#### DOCUMENT TEXT:
---
The Dogon living in Mali have invented a brilliant intermediary style in housing which caused a kind of turbulence among modern architects when it had been widely publicized in the 60s. With their complicated symbolism of any shape and any opening the Dogon have invented an ingenious construction system, using a skeleton of dry branches to be infilled with bricks of mud molded into halfcones and later to be carefully sculpted with the help of clay mixed with water and shrot cut grass an horse manure. The complex shape is so artistically complicated, the surfaces are so much alive with human energy, so much handmade, that no one can tell where the border between architecture and sculpture could be traced if at all.

The Southern Seas people have produced fantastic variety of light structures with utmost skill in using palm trees, palm leaves and banana leaves to create comfort and beauty of their home, easily torn down by a hurricane and quickly rebuilt from scratch.

Ancient Japanese who were taught through sad experience that an earthquake could put an end to any solid structure, managed to invent a house that would not kill its residents with sudden collapse. Its wooden frame was light and delicate, its roof thatched and partitions made of thin bamboo tracery framed in wood and sliding in the groves. With scarce decoration and perfectly embracing a mini-garden that house proved to be an everlasting type still luring generations of architects in the West.

One often forgets that a mobile home in its primordeal shape is still widely in use. Fefteen minutes by car from Jeruslaem, and there they are, the black tents of the Beduin Arabs with their sheep and goats in the desert. The main structure is a roof rectangle made of woven goat’s hair with sheep’s wool added sometimes. Together with poles and ropes it makes a space-frame upon which two narrow exterior curtains are pinned with several inner curtains subdividing the interior added. The length and the number of supporting poles reflect the wealth and the inmportance of the household. Half an hour ride from any bigger Morocco city, and one will inevitably discover the Berber shipskins tents, the roofs of which would make an exquisite double curve due to the main supporting arch fastened from small fragments with the help of ropes. The structure is known since the Tabernacle for the Ark of Covenant with its sheepskins and woven hangings of linen. A little farther into the Sachara desert, and one may soon detect the mat tents of the Tuareg which could be erected in half an hour. The wooden bed is placed upon the cleared ground. The curved wooden pieces constituting the three arches and the pronged posts to hang upon them all the belongings are buried in the ground. The arch pieces are lashed together and the two horizontal crossbars are fixed to vertical sticks buried in the ground. A long cord is wound around the high middle arch to form loops for the insertion of still slender rods forming semiarches in the longtitudinal direction, the narrow ends of them lashed together. The tent structure ready to be covered with mats, the solitary builder has to put them on in strict order elaborated through millenia to perfection. Several million people in North China, Mongolia and Tibet, Kirghizia and Turkmenistan have been doing very similar operations with their yurts, although there are more pre-fab wooden details, a central compression ring makes an opening above the fire pince and as harsh winter demands that the yurt would be covered by two layers of thick felt and canvas, two camels are needed to transport this perfect mobile dwelling.
---
#### SUPPLIED MATERIAL:
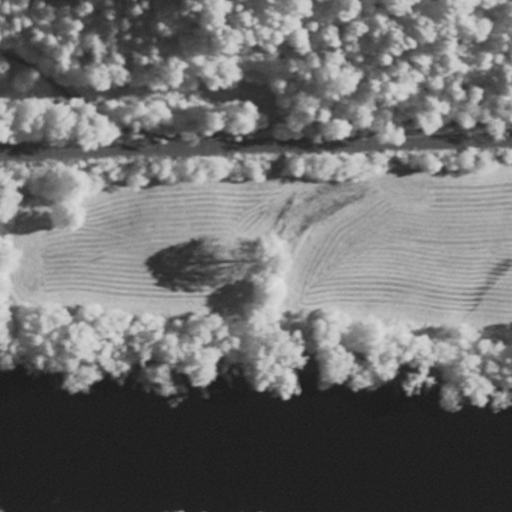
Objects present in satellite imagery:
railway: (256, 173)
river: (256, 447)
---
#### STATED PROBLEM 1:
In the passage on traditional dwellings, rewrite the paragraph beginning "Ancient Japanese who were taught" as a short list that keeps its main facts.
#### STATED PROBLEM 2:
According to the passage on traditional dwellings, what is the roof rectangle of the black tents near Jerusalem made of?
#### STATED PROBLEM 3:
Write the next part of the passage on traditional dwellings, beginning after its final sentence about the yurt.

#### WRITTEN REPLY 1:
- Earthquakes taught the ancient Japanese that any solid structure could be destroyed, so they invented a house that would not kill its residents by suddenly collapsing.
- The house had a light, delicate wooden frame and a thatched roof.
- Its partitions were thin bamboo tracery framed in wood, and they slid.
- It had little decoration and fully embraced a mini-garden.
- It became an everlasting type that still attracts generations of Western architects.

#### WRITTEN REPLY 2:
It is made of woven goat's hair, sometimes with sheep's wool added.

#### WRITTEN REPLY 3:
What a pity that one is bound to speak about timber more in the past than in present terms, as the dwellings of the former wood people have got such a splendid long history. Its beginnings are lost in time, but due to diggings in Northern Europe or in Japan we might be sure that before introducing iron tools in large scale around 700 BC only the main supporting logs were sharpened to get them in soft soil deep enough while all the other structural elements were together with skilful use of prongs. The peasants exploited the new efficiency of iron axes and adzes to create a new type of structure using the whole logs. Deep grooves were cut into the vertical poles, so horisontal tongued loogs coulkd now be hammered between them making a rigidly braced grid wall. Later this structure was mostly used for fortifications — each crate would be filled with stones and dirt and covered with turf to protect it from fire, and that structure would still be used in Eastern Europe and America in through 17 century.

The scale of construction is bewildering. In Southern Ukraine there are still remains of enormous villages where thousands of people lived together in rows and rows of structures covered with logs cut along and barl and clay mix. Calculations show that those Tripolye villagers had to cut down miles and miles of virgin woods to build those places simultaneously making their fields. Long before invaders pulled those villages down their inhabitants had to move further on to the North to cut down new woods and to create new fields leaving behind them the new Steppe where wild grass soon started to build the famous black soil.

In Northern Europe the house builders learned to save a lot of effort disposing of the solid structure. They put up an open framed grid of timbers, mortised and tenoned at the joints to ensure rigidity. The apertures could then be left open as windows or doors or they could be filled with panels of daubed clay or woven wattle. A shelter that was to last till the end of the Middle Ages was born.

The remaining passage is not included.